Task description
Pick up the case summary on the Omni Insurance Group dispute after its final sentence and keep writing it.

Selected excerpt

__________________________________________________

Berger Harris Client Awarded Damages and Dismissal of all Counterclaims by Business Partner

This case summary was prepared by Ciara Sprance.

Berger Harris attorneys David Anthony and Sean Meluney achieved a successful outcome for a client, who was awarded damages and a dismissal of all counterclaims brought against him by a long-time friend in connection with the collapse of their business venture in late 2014.

It’s a theme immortalized by Shakespeare – the blow that killed Julius Caesar came not from any of the many knives wielded by the Senate.  Instead, the killing blow came upon seeing his friend Brutus amongst his killers. As Caesar famously chokes out in the apocryphal account of that mid-March day, “Et tu, Brute?”  Although the doomed friendship at the core of Triple H Family Ltd. Partnership v. Neal does not rise to the level of tyrannicide, it remains true that fraught interpersonal relationships make for great theatre, but bad business.

In her memorandum opinion of July 31, 2018, Vice Chancellor Montgomery-Reeves sets the scene thus: at a high school reunion in late 2014, two old friends fortuitously meet.  Both are industry professionals in their respective fields and Shakespearean archetypes in their own right: Hoops, a “seasoned businessman” with “a strong personal code… who believes a man’s word is his bond,” and Neal, “a perpetual salesman who will say whatever he needs to, regardless of veracity, in order to secure the deal.”[1]

The rise and fall of Omni Insurance Group, LLC (“Omni”), the company the two friends set out to form, is well-documented in the emails batted between the parties over a period of eight weeks.  Rather, it is documented only in those emails, as the two never wrote a formal operating agreement for Omni.  Theirs was only an oral agreement, evinced by bulleted lists.  Between friends, they might have thought, why the need for such formality? 

However, the mutability inherent in the informal agreement became the basis for claims brought by both sides for breach of contract and breach of fiduciary duty.  Hoops alleged, and the Court ultimately agreed, that Neal breached the contract and violated his duties of loyalty and care in “misleading his only customer about a serious lapse” [2] in the insurance coverage that Neal was obliged to obtain and in not rolling his existing insurance business into Omni as agreed.

__________________________________________________

Extracted entries
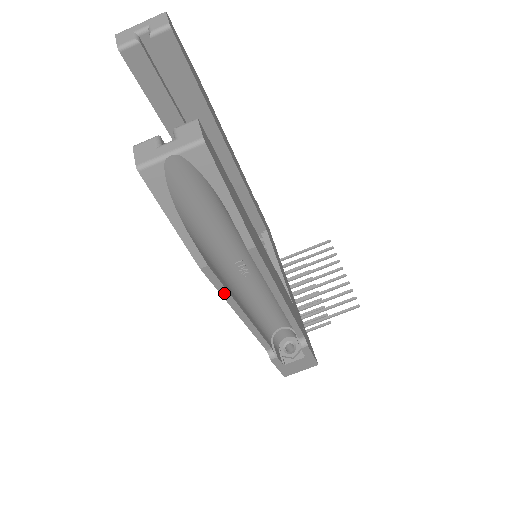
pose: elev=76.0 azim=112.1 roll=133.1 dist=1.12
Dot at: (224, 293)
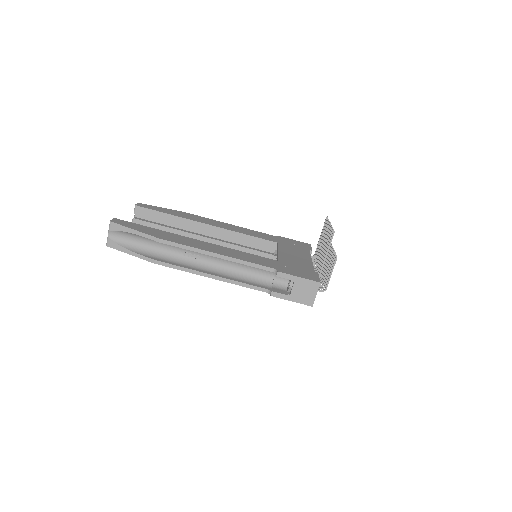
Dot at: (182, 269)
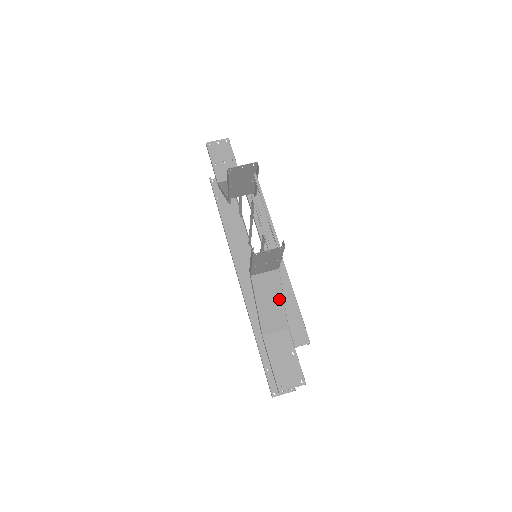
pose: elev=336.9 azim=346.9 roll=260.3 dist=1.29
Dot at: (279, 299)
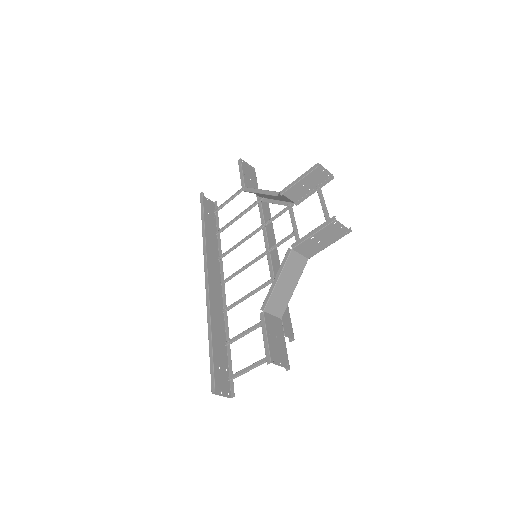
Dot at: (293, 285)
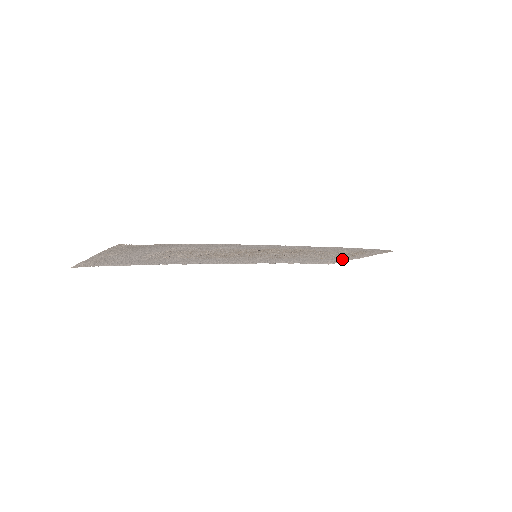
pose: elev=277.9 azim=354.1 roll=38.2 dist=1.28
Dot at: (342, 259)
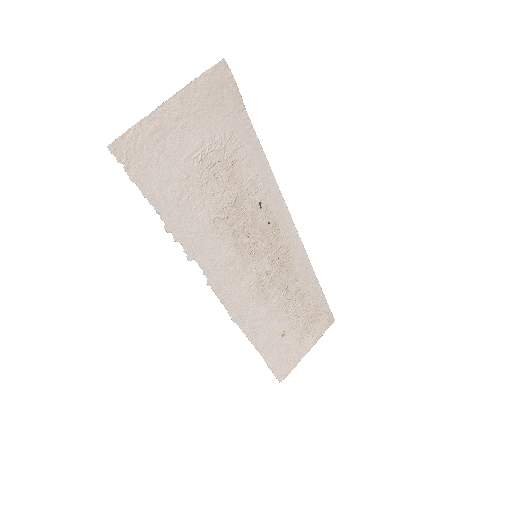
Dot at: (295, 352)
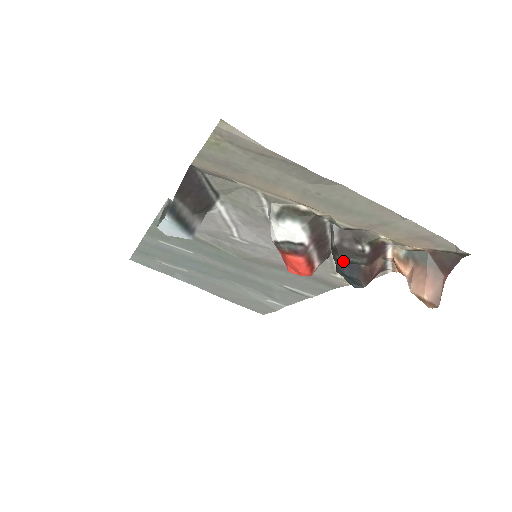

__________________________________________________

Answer for this exercise
It was necessary for the Vice Chancellor to make clear several key aspects regarding the extent to which the Delaware Limited Liability Company Act (the “LLC Act”) and applicable decisional law controls the terms of an unwritten LLC agreement.[3]  Particularly, where the parties “repeatedly rely on extrinsic evidence to support their arguments when it suites [sic] them,” all the extrinsic evidence is game in divining the extent of the agreement.[4]

John D. Rockefeller is oft-reported to have said that “A friendship built on business can be glorious, while a business built on friendship can be murder.” Seeing as Mr. Rockefeller may have known a thing or two about both, entrepreneurs should take heed and beware (at the very least) the Ides of March.

Key takeaway: If you must go into business with someone with whom you share a personal relationship, put it in writing and get specific.  The freedom of contract afforded by the LLC Act is an opportunity, not a guarantee.

 

[1] Triple H Family Ltd. Partnership v. Neal, C.A. No. 12294-VCMR, at 4 (Del. Ch. July 31, 2018).
 
[2] Id. at 42.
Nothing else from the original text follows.